Il n’y a donc pas lieu de se demander pourquoi ce livre a été placé si rapidement parmi les livres sacrés, et cela en un temps qui n’était guère favorable à l’amour libre et délié de toute contrainte sociale, comme c’est le cas tout au long du Cantique. La réponse est simple : c’est parce que les contemporains comprenaient immédiatement le sens de la parabole et les habitués de la Bible s’y retrouvaient : cet amour libre, plus fort que la mort, c’était bien ce qu’on attendait au-delà des contraintes de la Loi. D’ailleurs, bien des détails qui aux yeux de l’observateur étranger ne seraient que banalité ou incohérence leur donnaient les clés du poème : voir en particulier : 1,9; 2,17; 6,12; 7,6.

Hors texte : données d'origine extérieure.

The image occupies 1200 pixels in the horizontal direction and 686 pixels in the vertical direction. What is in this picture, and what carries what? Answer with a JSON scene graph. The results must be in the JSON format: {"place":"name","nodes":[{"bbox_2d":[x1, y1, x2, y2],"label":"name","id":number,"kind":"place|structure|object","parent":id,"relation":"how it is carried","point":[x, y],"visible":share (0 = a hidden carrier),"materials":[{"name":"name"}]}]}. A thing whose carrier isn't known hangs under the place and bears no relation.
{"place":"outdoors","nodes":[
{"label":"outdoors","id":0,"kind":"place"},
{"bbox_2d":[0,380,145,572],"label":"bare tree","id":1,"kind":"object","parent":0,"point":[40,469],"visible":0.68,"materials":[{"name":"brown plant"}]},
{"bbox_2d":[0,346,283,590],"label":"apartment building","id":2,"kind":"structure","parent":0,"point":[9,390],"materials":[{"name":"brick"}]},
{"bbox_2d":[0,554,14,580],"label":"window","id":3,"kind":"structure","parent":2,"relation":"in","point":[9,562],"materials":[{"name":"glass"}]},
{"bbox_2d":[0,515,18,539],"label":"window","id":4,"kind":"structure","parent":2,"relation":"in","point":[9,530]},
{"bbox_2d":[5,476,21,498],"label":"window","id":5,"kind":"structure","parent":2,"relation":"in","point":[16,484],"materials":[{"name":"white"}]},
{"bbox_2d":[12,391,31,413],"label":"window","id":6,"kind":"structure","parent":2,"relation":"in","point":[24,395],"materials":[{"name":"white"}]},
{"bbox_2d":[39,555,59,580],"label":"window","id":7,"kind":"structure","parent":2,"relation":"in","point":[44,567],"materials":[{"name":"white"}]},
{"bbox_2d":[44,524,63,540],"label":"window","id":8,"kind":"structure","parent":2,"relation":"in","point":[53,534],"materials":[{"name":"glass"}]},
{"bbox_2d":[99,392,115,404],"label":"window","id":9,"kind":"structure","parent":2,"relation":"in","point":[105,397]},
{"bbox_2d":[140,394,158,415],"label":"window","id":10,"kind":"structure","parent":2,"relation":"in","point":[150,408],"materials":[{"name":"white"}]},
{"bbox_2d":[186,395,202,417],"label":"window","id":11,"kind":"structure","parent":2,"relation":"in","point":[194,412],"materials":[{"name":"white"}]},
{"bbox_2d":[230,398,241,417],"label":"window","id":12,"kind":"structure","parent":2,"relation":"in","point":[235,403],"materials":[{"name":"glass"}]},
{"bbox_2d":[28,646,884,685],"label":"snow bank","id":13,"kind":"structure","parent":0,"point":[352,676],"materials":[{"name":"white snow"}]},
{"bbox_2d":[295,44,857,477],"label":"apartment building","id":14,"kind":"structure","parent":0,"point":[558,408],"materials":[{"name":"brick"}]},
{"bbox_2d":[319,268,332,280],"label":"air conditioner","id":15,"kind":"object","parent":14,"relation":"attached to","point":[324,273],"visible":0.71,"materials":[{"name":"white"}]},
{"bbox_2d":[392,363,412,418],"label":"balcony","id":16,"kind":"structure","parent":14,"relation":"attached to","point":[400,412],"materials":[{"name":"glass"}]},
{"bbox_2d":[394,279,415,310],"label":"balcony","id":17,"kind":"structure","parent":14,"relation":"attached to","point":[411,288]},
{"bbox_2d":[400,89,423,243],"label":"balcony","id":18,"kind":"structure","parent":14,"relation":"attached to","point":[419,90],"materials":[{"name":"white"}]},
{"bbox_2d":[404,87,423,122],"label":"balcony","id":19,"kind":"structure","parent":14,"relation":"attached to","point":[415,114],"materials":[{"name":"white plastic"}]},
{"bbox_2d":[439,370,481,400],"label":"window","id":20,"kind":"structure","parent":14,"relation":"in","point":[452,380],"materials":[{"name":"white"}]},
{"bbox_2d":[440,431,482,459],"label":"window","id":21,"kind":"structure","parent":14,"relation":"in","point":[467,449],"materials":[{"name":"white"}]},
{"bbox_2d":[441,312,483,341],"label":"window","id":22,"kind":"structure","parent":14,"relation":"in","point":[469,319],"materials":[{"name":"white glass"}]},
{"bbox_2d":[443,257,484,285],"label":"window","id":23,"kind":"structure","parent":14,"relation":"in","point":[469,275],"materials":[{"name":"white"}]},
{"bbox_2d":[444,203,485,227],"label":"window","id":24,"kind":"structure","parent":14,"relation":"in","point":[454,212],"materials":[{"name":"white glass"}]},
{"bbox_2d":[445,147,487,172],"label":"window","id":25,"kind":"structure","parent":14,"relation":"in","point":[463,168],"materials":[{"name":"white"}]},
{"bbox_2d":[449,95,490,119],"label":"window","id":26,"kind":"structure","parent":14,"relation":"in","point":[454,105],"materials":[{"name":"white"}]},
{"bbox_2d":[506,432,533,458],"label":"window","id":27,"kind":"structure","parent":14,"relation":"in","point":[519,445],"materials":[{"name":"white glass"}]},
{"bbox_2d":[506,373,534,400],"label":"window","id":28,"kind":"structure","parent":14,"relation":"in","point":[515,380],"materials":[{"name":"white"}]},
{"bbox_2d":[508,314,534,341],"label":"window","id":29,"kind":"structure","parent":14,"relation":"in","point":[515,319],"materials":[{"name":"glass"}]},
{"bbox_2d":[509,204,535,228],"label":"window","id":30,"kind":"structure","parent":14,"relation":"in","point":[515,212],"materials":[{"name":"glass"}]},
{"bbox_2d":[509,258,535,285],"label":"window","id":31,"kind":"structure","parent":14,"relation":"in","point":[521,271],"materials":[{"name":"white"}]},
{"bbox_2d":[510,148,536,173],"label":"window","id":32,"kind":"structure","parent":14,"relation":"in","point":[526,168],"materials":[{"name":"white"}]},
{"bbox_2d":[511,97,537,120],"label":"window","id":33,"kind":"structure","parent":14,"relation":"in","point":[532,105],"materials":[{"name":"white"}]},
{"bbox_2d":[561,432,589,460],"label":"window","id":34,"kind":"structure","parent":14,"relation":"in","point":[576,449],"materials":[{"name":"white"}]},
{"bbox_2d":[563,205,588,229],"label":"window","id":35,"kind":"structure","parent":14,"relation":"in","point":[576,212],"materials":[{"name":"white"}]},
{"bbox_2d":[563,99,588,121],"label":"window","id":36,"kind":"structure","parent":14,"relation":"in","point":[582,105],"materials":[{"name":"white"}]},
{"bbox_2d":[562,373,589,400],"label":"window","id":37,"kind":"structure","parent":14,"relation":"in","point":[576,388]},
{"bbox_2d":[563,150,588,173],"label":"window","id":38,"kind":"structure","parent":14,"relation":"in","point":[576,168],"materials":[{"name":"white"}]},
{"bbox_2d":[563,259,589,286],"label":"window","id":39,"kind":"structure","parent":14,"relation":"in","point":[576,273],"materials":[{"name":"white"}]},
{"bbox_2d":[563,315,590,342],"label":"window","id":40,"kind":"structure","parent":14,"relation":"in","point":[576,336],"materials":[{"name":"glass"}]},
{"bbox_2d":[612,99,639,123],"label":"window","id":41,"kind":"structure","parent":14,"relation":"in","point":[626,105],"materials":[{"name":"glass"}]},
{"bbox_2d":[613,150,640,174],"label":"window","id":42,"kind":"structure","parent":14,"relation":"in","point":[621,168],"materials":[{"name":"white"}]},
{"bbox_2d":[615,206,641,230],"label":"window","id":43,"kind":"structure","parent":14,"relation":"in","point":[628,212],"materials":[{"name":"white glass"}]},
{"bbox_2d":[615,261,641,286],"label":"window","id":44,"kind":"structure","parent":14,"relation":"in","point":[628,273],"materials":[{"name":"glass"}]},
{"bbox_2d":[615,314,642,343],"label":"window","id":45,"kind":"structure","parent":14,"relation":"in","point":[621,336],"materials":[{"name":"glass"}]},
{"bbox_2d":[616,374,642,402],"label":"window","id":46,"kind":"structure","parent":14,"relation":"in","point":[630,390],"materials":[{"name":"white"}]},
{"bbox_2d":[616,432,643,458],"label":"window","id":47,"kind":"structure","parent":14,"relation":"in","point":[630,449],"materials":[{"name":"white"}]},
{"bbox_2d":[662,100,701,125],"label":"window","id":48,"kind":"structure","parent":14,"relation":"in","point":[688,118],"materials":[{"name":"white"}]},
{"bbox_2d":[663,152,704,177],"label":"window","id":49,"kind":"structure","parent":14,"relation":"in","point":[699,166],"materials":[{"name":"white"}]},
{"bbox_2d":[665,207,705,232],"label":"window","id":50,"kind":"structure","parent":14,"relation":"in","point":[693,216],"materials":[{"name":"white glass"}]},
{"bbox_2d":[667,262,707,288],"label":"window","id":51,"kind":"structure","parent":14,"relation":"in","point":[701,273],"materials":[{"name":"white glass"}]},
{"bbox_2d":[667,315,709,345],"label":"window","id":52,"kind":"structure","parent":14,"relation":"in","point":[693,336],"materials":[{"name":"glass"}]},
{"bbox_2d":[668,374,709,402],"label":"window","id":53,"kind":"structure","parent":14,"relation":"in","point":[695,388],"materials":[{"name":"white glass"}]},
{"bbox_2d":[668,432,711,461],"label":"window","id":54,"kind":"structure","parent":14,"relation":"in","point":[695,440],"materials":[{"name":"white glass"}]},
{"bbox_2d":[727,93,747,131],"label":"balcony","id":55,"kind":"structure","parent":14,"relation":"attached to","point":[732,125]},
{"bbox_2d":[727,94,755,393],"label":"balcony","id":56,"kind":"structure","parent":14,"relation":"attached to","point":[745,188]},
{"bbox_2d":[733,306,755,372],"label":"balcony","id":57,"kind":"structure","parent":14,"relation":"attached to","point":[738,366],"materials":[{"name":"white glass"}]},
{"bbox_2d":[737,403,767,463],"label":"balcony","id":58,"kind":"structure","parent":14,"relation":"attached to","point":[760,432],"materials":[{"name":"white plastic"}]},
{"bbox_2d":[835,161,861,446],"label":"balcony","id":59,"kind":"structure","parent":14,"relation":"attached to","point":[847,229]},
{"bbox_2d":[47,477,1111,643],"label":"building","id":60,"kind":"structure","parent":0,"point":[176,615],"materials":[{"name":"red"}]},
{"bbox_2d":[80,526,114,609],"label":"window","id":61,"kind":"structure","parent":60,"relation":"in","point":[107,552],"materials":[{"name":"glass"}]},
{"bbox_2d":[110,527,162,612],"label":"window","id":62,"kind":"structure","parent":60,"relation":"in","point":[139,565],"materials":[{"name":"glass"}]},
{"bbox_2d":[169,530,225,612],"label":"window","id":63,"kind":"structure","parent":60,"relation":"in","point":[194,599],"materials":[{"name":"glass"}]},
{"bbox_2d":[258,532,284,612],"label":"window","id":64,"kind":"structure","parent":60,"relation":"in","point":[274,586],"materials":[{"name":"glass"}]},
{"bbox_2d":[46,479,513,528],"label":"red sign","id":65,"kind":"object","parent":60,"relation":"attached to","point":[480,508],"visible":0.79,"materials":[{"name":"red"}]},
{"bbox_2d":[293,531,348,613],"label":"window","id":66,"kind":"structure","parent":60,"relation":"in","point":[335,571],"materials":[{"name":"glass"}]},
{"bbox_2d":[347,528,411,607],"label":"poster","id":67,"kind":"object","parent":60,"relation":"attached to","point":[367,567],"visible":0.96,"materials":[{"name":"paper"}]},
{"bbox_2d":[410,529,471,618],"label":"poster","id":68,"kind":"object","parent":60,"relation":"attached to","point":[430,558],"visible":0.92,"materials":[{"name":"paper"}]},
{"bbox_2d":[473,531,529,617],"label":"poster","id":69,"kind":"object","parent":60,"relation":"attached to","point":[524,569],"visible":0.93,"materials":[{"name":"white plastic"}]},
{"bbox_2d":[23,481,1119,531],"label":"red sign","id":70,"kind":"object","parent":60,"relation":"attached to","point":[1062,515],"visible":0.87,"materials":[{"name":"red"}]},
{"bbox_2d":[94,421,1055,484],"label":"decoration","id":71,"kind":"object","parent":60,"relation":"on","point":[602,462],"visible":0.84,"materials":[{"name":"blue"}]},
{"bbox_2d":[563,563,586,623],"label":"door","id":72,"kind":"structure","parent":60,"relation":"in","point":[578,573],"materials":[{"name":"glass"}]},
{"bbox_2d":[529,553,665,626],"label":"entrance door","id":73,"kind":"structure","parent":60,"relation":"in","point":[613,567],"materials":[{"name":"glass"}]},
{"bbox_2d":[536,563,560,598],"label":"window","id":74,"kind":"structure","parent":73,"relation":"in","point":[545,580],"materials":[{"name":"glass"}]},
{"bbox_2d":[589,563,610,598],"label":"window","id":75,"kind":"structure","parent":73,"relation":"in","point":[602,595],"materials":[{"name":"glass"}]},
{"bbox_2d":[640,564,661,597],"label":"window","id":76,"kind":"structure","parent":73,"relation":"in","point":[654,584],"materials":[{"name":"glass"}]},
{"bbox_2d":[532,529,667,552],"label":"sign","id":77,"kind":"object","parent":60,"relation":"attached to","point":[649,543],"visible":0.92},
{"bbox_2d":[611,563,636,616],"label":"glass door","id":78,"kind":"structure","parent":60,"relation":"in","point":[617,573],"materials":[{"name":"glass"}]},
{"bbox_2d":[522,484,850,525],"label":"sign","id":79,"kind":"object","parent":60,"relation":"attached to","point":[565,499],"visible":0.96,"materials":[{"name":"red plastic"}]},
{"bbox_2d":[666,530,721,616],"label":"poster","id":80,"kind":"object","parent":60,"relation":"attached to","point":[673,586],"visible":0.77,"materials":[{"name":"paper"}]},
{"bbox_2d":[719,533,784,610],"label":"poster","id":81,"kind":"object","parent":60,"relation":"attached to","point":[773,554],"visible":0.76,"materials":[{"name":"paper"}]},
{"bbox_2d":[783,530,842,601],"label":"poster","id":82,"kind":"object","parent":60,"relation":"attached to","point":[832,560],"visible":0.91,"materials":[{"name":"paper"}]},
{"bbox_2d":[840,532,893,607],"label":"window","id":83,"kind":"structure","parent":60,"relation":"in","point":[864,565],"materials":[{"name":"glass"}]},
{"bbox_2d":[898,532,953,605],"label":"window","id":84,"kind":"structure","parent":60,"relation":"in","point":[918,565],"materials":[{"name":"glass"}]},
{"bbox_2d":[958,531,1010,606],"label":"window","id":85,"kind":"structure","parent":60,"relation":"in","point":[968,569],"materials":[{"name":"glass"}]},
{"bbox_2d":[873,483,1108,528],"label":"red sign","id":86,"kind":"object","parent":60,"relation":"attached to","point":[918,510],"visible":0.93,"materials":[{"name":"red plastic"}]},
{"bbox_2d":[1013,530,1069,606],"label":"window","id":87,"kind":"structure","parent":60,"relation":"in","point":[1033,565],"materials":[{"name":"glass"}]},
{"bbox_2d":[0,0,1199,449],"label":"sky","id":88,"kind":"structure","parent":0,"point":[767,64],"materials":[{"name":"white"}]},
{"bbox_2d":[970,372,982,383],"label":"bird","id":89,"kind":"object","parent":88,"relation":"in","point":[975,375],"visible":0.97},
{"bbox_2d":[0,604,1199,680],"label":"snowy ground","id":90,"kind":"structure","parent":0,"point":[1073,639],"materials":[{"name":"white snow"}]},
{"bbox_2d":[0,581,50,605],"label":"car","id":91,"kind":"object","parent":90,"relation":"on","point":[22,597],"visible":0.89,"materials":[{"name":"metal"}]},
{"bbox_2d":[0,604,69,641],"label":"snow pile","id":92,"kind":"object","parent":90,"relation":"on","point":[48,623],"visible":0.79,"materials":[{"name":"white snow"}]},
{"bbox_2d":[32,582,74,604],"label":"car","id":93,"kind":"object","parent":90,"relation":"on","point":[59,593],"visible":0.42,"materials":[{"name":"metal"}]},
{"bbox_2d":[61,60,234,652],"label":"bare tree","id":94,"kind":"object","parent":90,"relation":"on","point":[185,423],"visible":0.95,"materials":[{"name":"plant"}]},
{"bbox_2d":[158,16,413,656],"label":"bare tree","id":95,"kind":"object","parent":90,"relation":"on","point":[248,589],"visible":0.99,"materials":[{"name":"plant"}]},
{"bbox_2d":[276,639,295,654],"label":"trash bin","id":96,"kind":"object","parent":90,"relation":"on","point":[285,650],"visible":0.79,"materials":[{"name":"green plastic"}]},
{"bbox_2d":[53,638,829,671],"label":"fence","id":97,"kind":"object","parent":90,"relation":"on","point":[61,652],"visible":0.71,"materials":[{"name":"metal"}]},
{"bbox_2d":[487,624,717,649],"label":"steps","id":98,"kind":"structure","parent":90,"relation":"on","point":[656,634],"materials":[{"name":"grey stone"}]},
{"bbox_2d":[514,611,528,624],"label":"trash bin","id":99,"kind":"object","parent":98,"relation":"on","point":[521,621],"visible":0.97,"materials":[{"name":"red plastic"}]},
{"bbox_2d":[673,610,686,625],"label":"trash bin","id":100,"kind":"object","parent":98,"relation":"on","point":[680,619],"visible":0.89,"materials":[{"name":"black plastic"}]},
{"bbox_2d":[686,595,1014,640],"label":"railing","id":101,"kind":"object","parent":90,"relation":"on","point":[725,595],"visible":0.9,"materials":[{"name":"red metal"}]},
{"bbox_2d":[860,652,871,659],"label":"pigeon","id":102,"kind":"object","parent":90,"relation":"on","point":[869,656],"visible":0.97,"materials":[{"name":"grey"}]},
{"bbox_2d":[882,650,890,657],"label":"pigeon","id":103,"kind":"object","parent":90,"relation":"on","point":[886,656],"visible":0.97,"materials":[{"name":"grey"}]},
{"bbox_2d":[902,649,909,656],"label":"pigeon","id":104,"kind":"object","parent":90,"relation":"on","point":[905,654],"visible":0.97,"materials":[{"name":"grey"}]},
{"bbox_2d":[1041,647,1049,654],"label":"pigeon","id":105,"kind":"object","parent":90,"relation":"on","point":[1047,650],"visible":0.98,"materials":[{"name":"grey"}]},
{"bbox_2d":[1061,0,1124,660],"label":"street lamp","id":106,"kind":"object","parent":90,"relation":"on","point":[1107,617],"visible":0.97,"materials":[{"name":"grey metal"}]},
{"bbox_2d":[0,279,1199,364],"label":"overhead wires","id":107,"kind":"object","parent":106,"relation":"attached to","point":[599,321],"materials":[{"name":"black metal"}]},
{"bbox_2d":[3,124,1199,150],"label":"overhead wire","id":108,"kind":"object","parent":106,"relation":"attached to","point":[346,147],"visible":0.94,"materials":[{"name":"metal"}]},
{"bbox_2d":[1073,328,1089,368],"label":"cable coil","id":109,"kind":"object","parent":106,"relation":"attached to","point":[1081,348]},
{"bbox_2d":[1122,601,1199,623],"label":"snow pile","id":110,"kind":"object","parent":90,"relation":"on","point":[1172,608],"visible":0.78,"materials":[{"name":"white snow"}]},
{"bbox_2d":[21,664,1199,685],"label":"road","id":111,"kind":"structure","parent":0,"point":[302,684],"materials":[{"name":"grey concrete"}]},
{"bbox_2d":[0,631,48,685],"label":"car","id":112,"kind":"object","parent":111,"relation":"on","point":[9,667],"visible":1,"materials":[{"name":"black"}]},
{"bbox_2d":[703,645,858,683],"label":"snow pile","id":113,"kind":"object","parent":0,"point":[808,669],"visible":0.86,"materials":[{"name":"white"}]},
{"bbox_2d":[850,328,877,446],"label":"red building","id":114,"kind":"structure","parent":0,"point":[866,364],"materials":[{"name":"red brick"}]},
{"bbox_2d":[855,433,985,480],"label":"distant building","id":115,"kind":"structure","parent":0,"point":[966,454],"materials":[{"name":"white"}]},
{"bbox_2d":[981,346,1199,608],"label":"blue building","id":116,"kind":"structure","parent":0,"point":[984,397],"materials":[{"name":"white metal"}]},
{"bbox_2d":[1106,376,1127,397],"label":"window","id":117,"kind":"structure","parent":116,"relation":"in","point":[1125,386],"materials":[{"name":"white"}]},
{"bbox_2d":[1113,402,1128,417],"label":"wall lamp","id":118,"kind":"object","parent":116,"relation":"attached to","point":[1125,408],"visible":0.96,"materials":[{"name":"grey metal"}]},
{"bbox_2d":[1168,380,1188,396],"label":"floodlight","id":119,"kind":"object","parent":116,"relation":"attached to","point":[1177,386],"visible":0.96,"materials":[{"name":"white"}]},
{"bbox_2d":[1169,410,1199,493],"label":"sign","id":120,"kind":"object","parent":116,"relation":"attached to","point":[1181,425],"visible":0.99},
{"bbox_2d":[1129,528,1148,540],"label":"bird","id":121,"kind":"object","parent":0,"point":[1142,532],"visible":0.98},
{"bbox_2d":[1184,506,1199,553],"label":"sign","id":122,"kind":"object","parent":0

Dans le Cantique comme chez les grands prophètes, mais avec d’autres mots, c’est l’expérience du Dieu-Amour qui a inspiré tout le rêve et attiré les images humaines. Le Cantique n’est pas un chant de l’amour humain qui s’est retrouvé dans la Bible après avoir reçu une interprétation religieuse : dès les origines la tradition juive y a vu le chant de l’amour divin. Et le fait que Dieu n’y soit pas nommé est intentionnel, car l’Unique, à la fois Amour et Amant, est bien loin du “Dieu” des religions humaines.
Le Cantique se présente comme l’oeuvre de Salomon. Ce n’est qu’un prête nom, comme pour d’autres livres de la Bible : l’auteur était un spirituel et un lettré, un de ceux qui ont écrit les livres de Sagesse de la Bible. Il a écrit au plus tôt au temps de l’empire perse, au quatrième siècle, bien plus probablement au troisième siècle sous la domination égyptienne comme nous le dit de façon figurée le verset 1,9.
En chrétienté, ce furent les moines qui s’emparèrent du Cantique. Eux, qui renonçaient à l’amour humain, passaient à pieds joints sur les expressions de l’amour sensuel qui remplissent bien des paragraphes ; ils allaient droit à ce qui avait été en fait une expérience spirituelle. Ce langage les aidait à sentir à quel point la relation d’amour avec l’Unique peut être réelle, enivrante, dévorante.
De fait ils allaient rendre au peuple chrétien le bien dont ils s’étaient emparés. Au douzième siècle en Europe, en France tout spécialement, apparurent les premiers signes d’une reconnaissance de l’amour, bien ignoré durant les siècles barbares. C’est alors que le Cantique relu et commenté par quelques grands spirituels exerça une influence déterminante pour la prise de conscience du mystère de l’amour, au moment même où naissait la littérature de l’amour courtois.
On dit parfois méchamment que l’amour se termine au mariage. C’est au moins ce que ne cessent de répéter films et T.V., dans un monde où beaucoup ne reconnaissent l’amour que là où il promet ce qu’il ne tiendra pas. Le Cantique remet au centre de nos inquiétudes l’aspiration à l’amour vrai, lequel est toujours une irradiation de Dieu et est, comme lui, fidèle jusqu’au-delà de la mort.